A former kick returner for the University of Maine football team has a lot of yardage to make up in his quest to unseat Rep. Chellie Pingree in Maine’s 1st Congressional District.
The Maine Poll shows Pingree with a commanding 24-point lead over Republican challenger Dean Scontras in the race for the U.S. House seat Pingree won two years ago.
The telephone poll took place Monday evening among registered voters who had voted in the 2008 presidential election and said they were likely to vote in the upcoming election Nov. 2.
Of the 316 respondents who live in the district that includes the counties of Cumberland, York, Knox, Lincoln, Sagadahoc and most of Kennebec, 53 percent said they would vote for Pingree, a Democrat from the Penobscot Bay island of North Haven. Twenty-nine percent said they would vote for Scontras, a businessman from Eliot who grew up in Kittery and played for the 1989 and 1990 Black Bears. Seventeen percent were undecided.
The poll had a margin of error of 4 percentage points at the 95 percent confidence level. In other words, if the poll were repeated 100 times, in 95 cases the results would be within four percentage points of those reported.
“We get a very good feeling out there for the positions we take,” said Pingree, who served eight years in the Maine Senate, including two terms as majority leader. “But I don’t take anything for granted in a political campaign.”

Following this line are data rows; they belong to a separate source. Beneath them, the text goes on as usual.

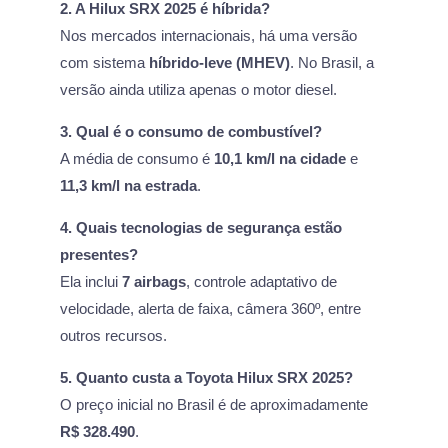
2. A Hilux SRX 2025 é híbrida?
Nos mercados internacionais, há uma versão
com sistema
híbrido-leve (MHEV)
. No Brasil, a
versão ainda utiliza apenas o motor diesel.
3. Qual é o consumo de combustível?
A média de consumo é
10,1 km/l na cidade
e
11,3 km/l na estrada
.
4. Quais tecnologias de segurança estão
presentes?
Ela inclui
7 airbags
, controle adaptativo de
velocidade, alerta de faixa, câmera 360º, entre
outros recursos.
5. Quanto custa a Toyota Hilux SRX 2025?
O preço inicial no Brasil é de aproximadamente
R$ 328.490
.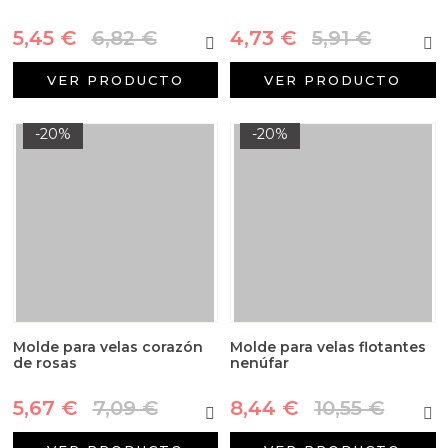
5,45 €
6,82 €
4,73 €
5,91 €
VER PRODUCTO
VER PRODUCTO
-20%
-20%
Molde para velas corazón
Molde para velas flotantes
de rosas
nenúfar
5,67 €
7,09 €
8,44 €
10,55 €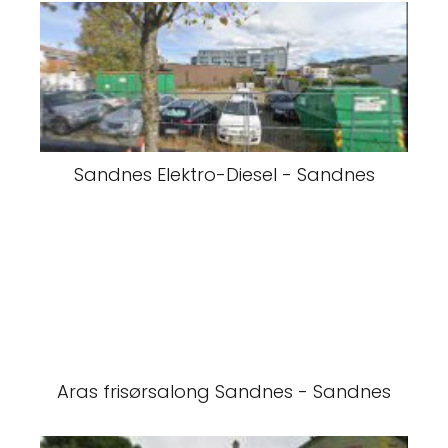
Sandnes Elektro-Diesel - Sandnes
Aras frisørsalong Sandnes - Sandnes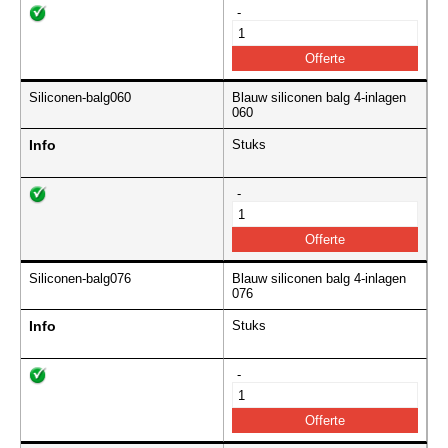
-
Siliconen-balg060
Blauw siliconen balg 4-inlagen
060
Info
Stuks
-
Siliconen-balg076
Blauw siliconen balg 4-inlagen
076
Info
Stuks
-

Pingree, 55, spoke Friday from her Portland office. She won the seat vacated in 2008 by six-term Rep. Tom Allen of Portland, who launched an unsuccessful bid for the Senate against Susan Collins. Democrats have held the 1st District office for all but two of the past 23 years, with Falmouth Republican James Longley Jr.’s one term in 1995-96 the lone exception.
Scontras, 40, is scheduled to speak this afternoon in Westbrook’s Riverbank Park at a gathering organized by tea party activists. His campaign released the following statement:
“This poll offers some encouraging news because we are challenging an incumbent and haven’t spent a dime on TV or newspaper ads yet. The recent Republican victories in seemingly safe districts in strong Democratic states mean that Maine is certainly in play this time. In truth, though, the only poll that really counts is the one on November 2, 2010 — and we’ll win that one.”
The party breakdown of the district, based on the slightly more than 500,000 voters who participated in the most recent presidential election, is 33.8 percent Democratic, 26.5 percent Republican, 3.3 percent Green Independent and 36.4 percent unaffiliated. Among those un-enrolled voters polled, the vote was nearly evenly split among Pingree (33 percent), Scontras (29 percent) and undecided (35 percent).
Mark Brewer, a political scientist at the University of Maine, said he expected that kind of support for Pingree in the Democratic-leaning 1st District. For the Republicans to pick up that seat would be “almost inconceivable.”
“If that kind of district is in trouble for Democrats this year,” Brewer said, “it will be a tsunami of seat changes (nationwide) like we’ve never seen.”
Scontras pulled in 56 percent of voters who called themselves conservative, while Pingree picked up 90 percent of those who identified themselves as liberal. Among moderates, Pingree held a 50-21 advantage with 27 percent undecided.
Pingree, the first female Democrat sent to Congress from Maine and first woman ever to hold the 1st District seat, enjoyed a 58-22 advantage among female voters, with 20 percent undecided. Scontras fared better among men, but still trailed Pingree 47-36 with 15 percent undecided.
Voters with a college degree went for Pingree by a margin of 60-27 with 12 percent undecided. Those without a degree were twice as likely to be undecided (23 percent), but still favored Pingree, 45-32.
“Polls can show a variety of things,” Pingree said. “Certainly, I’d rather be ahead, but it’s Election Day that matters. I intend to continue working hard every day.”
An earlier poll taken the first week of September by Public Policy Polling of North Carolina showed Pingree with only a 47-38 advantage among likely Maine voters in the 1st District. That, along with the success of tea party-backed candidates in Republican primaries around the nation last week, gave Scontras reason for optimism.
“I very clearly think it’s an anti-establishment year,” said Scontras, who has a background in sales and marketing in the fields of technology and energy. “The best way I’ve heard it put is: Americans don’t want to be governed by the Right, they don’t want to be governed by the Left. People want to be governed less.”